Bizanslılar, asker sokmasa da Mekke’ye tüccar göndermeleri nedeniyle dikkati elden bırakmamış zaman zaman casuslar vasıtasıyla istihbaratlar toplayarak bölgede yaşanan gelişmeleri uzaktan da olsa takip etmeyi sürdürmüştü. Bizans’ın kayıtlarındaki iki hadise Petra ile Mekke’nin aynı yer olmadığını kanıtlamaktadır. Birincisi M.S 4. Yüzyılda Arap yarımadasında büyük bir misyonerlik macerası başlatan Theophilus İndus’un Mekke’yi Petra’dan bağımsız ve ayrı yerler olarak değerlendirmesi. İkinci ve belki de en önemli delilin 7. Yüzyılda İslam öncesi Kâbe tamirinin Bizans’a yaptırılmasıdır. Bizanslılar, Arap kabilelerle yaptığı anlaşma gereği İslam öncesi Kâbe’nin bakım ve tamiri için malzeme ve usta gönderir. Bu ustalar da bugünkü Mekke sınırlarında bulunan Kâbe’ye gelirler, Petra ile hiçbir bağlantı söz konusu değildir. Ayrıca Bizans Ürdün topraklarını bereketli bulmakta ve oraya askeri siyasi anlamda girmekten çekinmemektedir. İslam ortaya çıkıp yayılıncaya kadar Petra başta olmak üzere tüm Ürdün toprakları zaten Bizans malıydı.  
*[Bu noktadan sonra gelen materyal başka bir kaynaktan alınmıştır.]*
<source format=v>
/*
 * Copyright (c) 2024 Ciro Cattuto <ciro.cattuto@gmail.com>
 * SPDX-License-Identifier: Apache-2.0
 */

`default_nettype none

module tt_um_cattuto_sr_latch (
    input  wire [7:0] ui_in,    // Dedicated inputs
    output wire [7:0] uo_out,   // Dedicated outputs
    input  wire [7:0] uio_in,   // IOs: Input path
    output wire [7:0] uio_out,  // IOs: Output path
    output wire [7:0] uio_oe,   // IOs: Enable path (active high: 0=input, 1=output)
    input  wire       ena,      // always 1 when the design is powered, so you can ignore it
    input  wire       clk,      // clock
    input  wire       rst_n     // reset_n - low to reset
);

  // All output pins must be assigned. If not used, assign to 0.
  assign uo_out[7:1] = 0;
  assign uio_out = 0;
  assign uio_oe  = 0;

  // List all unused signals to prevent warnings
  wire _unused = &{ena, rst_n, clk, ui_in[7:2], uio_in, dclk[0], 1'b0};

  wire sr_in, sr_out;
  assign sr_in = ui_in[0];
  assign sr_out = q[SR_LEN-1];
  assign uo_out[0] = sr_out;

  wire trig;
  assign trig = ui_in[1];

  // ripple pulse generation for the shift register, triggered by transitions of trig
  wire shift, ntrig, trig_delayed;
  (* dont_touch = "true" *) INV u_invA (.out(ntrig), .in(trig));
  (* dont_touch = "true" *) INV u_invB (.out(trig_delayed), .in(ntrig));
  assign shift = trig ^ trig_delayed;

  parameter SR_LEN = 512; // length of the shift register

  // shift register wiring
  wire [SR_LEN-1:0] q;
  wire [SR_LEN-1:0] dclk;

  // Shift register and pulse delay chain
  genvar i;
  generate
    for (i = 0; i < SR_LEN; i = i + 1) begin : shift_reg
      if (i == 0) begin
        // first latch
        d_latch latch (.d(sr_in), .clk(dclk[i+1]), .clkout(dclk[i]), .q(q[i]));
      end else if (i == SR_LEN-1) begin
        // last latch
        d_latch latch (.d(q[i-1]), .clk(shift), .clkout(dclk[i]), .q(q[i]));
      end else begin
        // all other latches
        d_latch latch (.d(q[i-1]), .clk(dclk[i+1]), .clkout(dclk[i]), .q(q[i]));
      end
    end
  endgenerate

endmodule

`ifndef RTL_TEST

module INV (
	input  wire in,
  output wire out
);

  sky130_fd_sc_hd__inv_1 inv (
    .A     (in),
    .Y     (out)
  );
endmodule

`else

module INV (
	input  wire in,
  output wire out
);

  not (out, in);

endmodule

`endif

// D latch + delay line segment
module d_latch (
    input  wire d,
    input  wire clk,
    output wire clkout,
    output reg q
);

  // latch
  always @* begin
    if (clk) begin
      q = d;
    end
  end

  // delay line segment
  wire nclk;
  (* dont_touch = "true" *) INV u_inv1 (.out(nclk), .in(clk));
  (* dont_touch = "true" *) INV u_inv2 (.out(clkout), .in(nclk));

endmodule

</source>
İddia sahiplerinin en büyük iddiası Mekke’de arkeolojik delillerin yeterli olmamasıdır. Öncelikle Gerek Osmanlı döneminde gerekse de Suud iktidarında Mekke’de bu tür çalışmalara pek rıza gösterilmedi. Yine de son yıllarda bu türden çalışmalara izin verilmeye başlandı. Bizzat önemli araştırmacılarımızdan Müfid Yüksel, Mekke çevresinde Hazreti Ebubekir’e ait olan son derece mühim keşifler yaparak bunları şahsi hesabından paylaştı; ancak çoğu kişi konunun önemini dahi anlamadı. Müfid Bey, Hisma civarında Hazreti Ebubekir’e ait olan yazıtları hem tespit hem de transkriptini yaparak kamuoyunun dikkatine sundu. Üstelik Müfid Yüksel bunu büyük bir araştırma ekibi ya da astronomik sermayeli bir proje ile değil; tek başına yürüttüğü araştırmalar ışığında ortaya çıkarttı.   
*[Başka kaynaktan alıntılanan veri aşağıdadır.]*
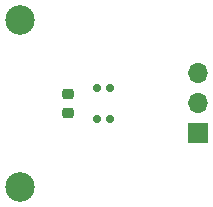
<source format=gts>
%TF.GenerationSoftware,KiCad,Pcbnew,(6.0.0-0)*%
%TF.CreationDate,2022-08-17T15:23:26+02:00*%
%TF.ProjectId,ap3722at_mic_breakout,61703337-3232-4617-945f-6d69635f6272,rev?*%
%TF.SameCoordinates,Original*%
%TF.FileFunction,Soldermask,Top*%
%TF.FilePolarity,Negative*%
%FSLAX46Y46*%
G04 Gerber Fmt 4.6, Leading zero omitted, Abs format (unit mm)*
G04 Created by KiCad (PCBNEW (6.0.0-0)) date 2022-08-17 15:23:26*
%MOMM*%
%LPD*%
G01*
G04 APERTURE LIST*
G04 Aperture macros list*
%AMRoundRect*
0 Rectangle with rounded corners*
0 $1 Rounding radius*
0 $2 $3 $4 $5 $6 $7 $8 $9 X,Y pos of 4 corners*
0 Add a 4 corners polygon primitive as box body*
4,1,4,$2,$3,$4,$5,$6,$7,$8,$9,$2,$3,0*
0 Add four circle primitives for the rounded corners*
1,1,$1+$1,$2,$3*
1,1,$1+$1,$4,$5*
1,1,$1+$1,$6,$7*
1,1,$1+$1,$8,$9*
0 Add four rect primitives between the rounded corners*
20,1,$1+$1,$2,$3,$4,$5,0*
20,1,$1+$1,$4,$5,$6,$7,0*
20,1,$1+$1,$6,$7,$8,$9,0*
20,1,$1+$1,$8,$9,$2,$3,0*%
G04 Aperture macros list end*
%ADD10R,1.700000X1.700000*%
%ADD11O,1.700000X1.700000*%
%ADD12C,0.700000*%
%ADD13C,2.500000*%
%ADD14RoundRect,0.225000X-0.250000X0.225000X-0.250000X-0.225000X0.250000X-0.225000X0.250000X0.225000X0*%
G04 APERTURE END LIST*
D10*
%TO.C,J1*%
X174000000Y-115525000D03*
D11*
X174000000Y-112985000D03*
X174000000Y-110445000D03*
%TD*%
D12*
%TO.C,M201*%
X165425000Y-114330000D03*
X166575000Y-111670000D03*
X165425000Y-111670000D03*
X166575000Y-114330000D03*
%TD*%
D13*
%TO.C,REF\u002A\u002A*%
X158900000Y-120100000D03*
%TD*%
%TO.C,REF\u002A\u002A*%
X158900000Y-105900000D03*
%TD*%
D14*
%TO.C,C201*%
X163000000Y-112225000D03*
X163000000Y-113775000D03*
%TD*%
M02*

</source>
Petra ile ilgili yapılan arkeolojik araştırmalar, dönemin kaynakları ve daha sayısız delilin işaret ettiği son büyük hakikat İslam ortaya çıktığında, bu antik kent asırlar evvel terk edilmişti. Toparlayacak olursak İslam ve arkeoloji noktasında hiçbir bilgi birikimi olmayan gazeteci müsveddesi ortaya tuhaf bir iddia attı. Bunun üzerine sayısız ilahiyatçı hiçbir arkeolojik araştırma ihtiyacı duymadan ve tarihi vesikaları karşılaştırmalı olarak yeteri kadar incelemeden bu komplo teorisini sahiplendi. Bunun altında şüphesiz kötü niyetten başka bir sonuç çıkarmak pek mümkün görünmemekte.